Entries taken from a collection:
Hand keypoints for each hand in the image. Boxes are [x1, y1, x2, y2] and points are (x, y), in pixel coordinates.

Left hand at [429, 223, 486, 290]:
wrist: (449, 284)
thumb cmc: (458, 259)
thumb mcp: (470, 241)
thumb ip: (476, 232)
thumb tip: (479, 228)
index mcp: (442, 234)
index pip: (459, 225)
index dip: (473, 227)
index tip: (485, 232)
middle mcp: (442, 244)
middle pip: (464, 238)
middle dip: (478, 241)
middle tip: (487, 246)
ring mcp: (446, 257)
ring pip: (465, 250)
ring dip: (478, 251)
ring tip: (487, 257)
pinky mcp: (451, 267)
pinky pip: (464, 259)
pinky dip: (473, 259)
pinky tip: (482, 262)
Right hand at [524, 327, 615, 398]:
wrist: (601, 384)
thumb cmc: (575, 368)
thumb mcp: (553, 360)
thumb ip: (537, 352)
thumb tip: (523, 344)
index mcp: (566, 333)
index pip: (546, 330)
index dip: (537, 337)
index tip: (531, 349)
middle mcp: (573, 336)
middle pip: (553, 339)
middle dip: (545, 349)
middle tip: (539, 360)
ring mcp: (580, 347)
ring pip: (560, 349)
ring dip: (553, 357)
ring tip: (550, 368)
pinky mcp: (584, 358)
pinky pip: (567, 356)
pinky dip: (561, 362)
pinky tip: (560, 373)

### Exercise prompt
Only what runs from the line containing "pinky tip: (482, 262)" through the final line of the entries above belongs in the answer, restated exactly.

### Task response
pinky tip: (482, 262)
Right hand at [524, 327, 615, 398]:
wrist: (601, 384)
thumb cmc: (575, 368)
thumb mcp: (553, 360)
thumb ip: (537, 352)
thumb tip: (523, 344)
index mcp: (566, 333)
index pip: (546, 330)
index dip: (537, 337)
index tip: (531, 349)
middle mcp: (573, 336)
middle pip: (553, 339)
middle dip: (545, 349)
middle tip: (539, 360)
ring mcp: (580, 347)
ring pip: (560, 349)
ring dip: (553, 357)
ring tip: (550, 368)
pinky mcp: (584, 358)
pinky pip: (567, 356)
pinky dip: (561, 362)
pinky tip: (560, 373)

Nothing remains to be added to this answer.